“wearing a mask may limit our capacity to communicate visually with facial expressions but we may have a beautiful opportunity to talk more with our eyes and reconnect from a more soul-based place within us”
The first time I wore a mask in the supermarket I found myself standing behind a woman and her baby in the check-out queue. As the woman unloaded her shopping her baby stared at me from the trolley eyes wide, absorbing everything in her orbit in wonder. It was a few days before mask-wearing became obligatory and I felt terribly sad that this strange interaction was about to become the norm for this tiny little human who would so desperately need facial feedback to help her in her most fundamental developments. I decided to peek out from behind my mask with a big smile, which she responded to in kind and simply lit up. So I found myself playing face mask peekaboo with the baby until it was time for us both to move on.
Since then I have been left wondering with concern about the many potential ways face masks could hinder our capacity to connect with others at a time when the importance of our connection is paramount yet our opportunities for connection are increasingly limited. I feel a sense of loss for these simple everyday interactions, like those with someone in a check-out queue, that are so human and so important. As with everything, I’ve tried to look to the potential gifts in this particular mask situation and I wonder if there is one we could take advantage of if we are brave enough to do so. It could ironically enable us to even strengthen our capacity for connection through wearing masks.
Some years ago I went on my first personal development retreat and vividly recall a particular experiential exercise where we were invited to wander around the group room and periodically stop when directed to and look directly into the eyes of another group member before commencing our wander.
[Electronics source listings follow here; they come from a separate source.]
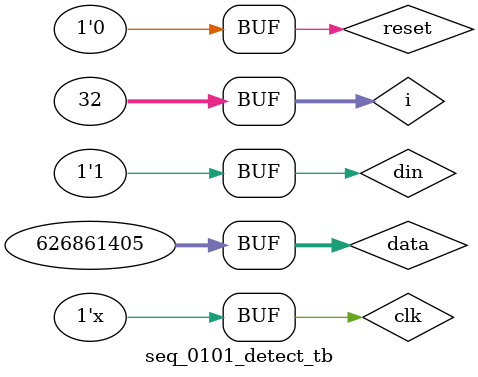
<source format=v>
module seq_0101_detect(din,clk,reset,y
    );
	 input din,clk,reset;
	 output reg y;
	 parameter s0=2'b00,s1=2'b01,s2=2'b10,s3=2'b11;
	 reg [1:0]cst,nst;
	
	 
	 always @(posedge clk)
	   begin
		 if(reset==1'b1)
		    cst<=s0;
		 else 
		   cst<=nst;
		end
	 always @(cst,din)
	   begin
		  case(cst)
		     s0 : begin
			         if(din==1'b0)
						  begin
							 y=1'b0;
						    nst<=s1;
							end
						else
						  begin
					  		 y=1'b0;
						     nst<=s0;
					     end
				end
		     s1 : begin
			         if(din==1'b1)
						  begin
						    y=1'b0;
						    nst<=s2;
							end
						else
						  begin
						     y=1'b0;
						     nst<=s1;
							  
					     end
				    end
		     s2 : begin
			         if(din==1'b0)
						  begin
                      y=1'b0;
						    nst<=s3;
							
							end
						else
						  begin
						     y=1'b0;
						     nst<=s0;
					     end
					end
		     s3 : begin
			         if(din==1'b1)
						  begin
						    y=1'b1;
						    nst<=s2;
							end
						else
						  begin
						     y=1'b0;
						     nst<=s1;
					     end
					end
			 endcase
		end
endmodule
module seq_0101_detect_tb;

	// Inputs
	reg din;
	reg clk;
	reg reset;
	reg [31:0]data;
	integer i;
	

	// Outputs
	wire y;

	// Instantiate the Design Under Test (DUT)
	seq_0101_detect dut (din,clk,reset,y
	);
	initial 
	   begin
		  clk=1'b0;
		  reset=1'b1;#15
		  reset=1'b0;
		 end
	always #5 clk=~clk;
	initial 
	  begin
	    data=32'b00100101010111010010010101011101;
		 #15;
	    for(i=0;i<32;i=i+1)
	       begin
		    din=data[31-i];#10;
			end
		end
    
endmodule


</source>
The time spent eye gazing expanded as the exercise went on. Initially, this felt very awkward but gradually I began not only to relax into it, but to drift into a very loving state as a result of the innocent intimacy I experienced with these relative strangers. Following the retreat, with my heart broken wide open and gushing with love for everyone and everything, I found myself disappointed that this practice didn’t translate into everyday life. In fact, I soon recognised that most people find it almost threatening to be seen, truly seen, and that we have learnt as a society to avoid another’s eye gaze nearly all the time.
My young children and my partner received my capacity to be more present with them in this way well though and I felt it strengthen our bonds. Since that first experience, I have gazed into countless eyes at many retreats and workshops, and in certain close relationships. I find that if I’ve been unconsciously socialised back into an ‘eye averting posture’ myself then it can take a bit of getting used to again, but it’s so worth it. To be seen and to see another are such basic human needs.
We’ve all had experiences where we’ve made proper eye contact with another person, including strangers, and it has felt very connecting and sometimes surprisingly so. We may also have had experiences that have left us feeling a bit uncomfortable. There is a whole body of psychological research around the science of eye contact, but what I’m interested in here is simply the opportunity it offers for fostering connections in a very simple everyday way at a time when this is greatly needed.
Our capacity to truly communicate and connect from the heart, a core quality of the feminine, has been largely diminished and dismissed for centuries. We need to reclaim core qualities of the feminine during these troubled time to help us re-establish a more balanced relationship with ourselves, each other and the world. We can all help to bring these qualities back into stronger prominence within ourselves and society if we consciously choose ways to foster the feminine in our everyday lives. I wonder whether mask-wearing may offer us a new very simple way to help us do this.
So I propose that wearing a mask may limit our capacity to communicate visually with facial expressions but we may have a beautiful opportunity to talk more with our eyes and reconnect from a more soul-based place within us. Maybe instead of mask-wearing becoming yet another mechanism that limits our sense of interconnection, community and belonging, it could have the potential to bring us closer together if we choose to let it. I don’t know yet but it seems worth exploring. So next time I’m in a position where I need to wear a mask, I will be practicing ways I can better communicate with my eyes, and how to do so with compassion knowing that everyone is navigating their own struggles with this process right now. Maybe you might like to give it a go too, and if you see me out and about give me a wink!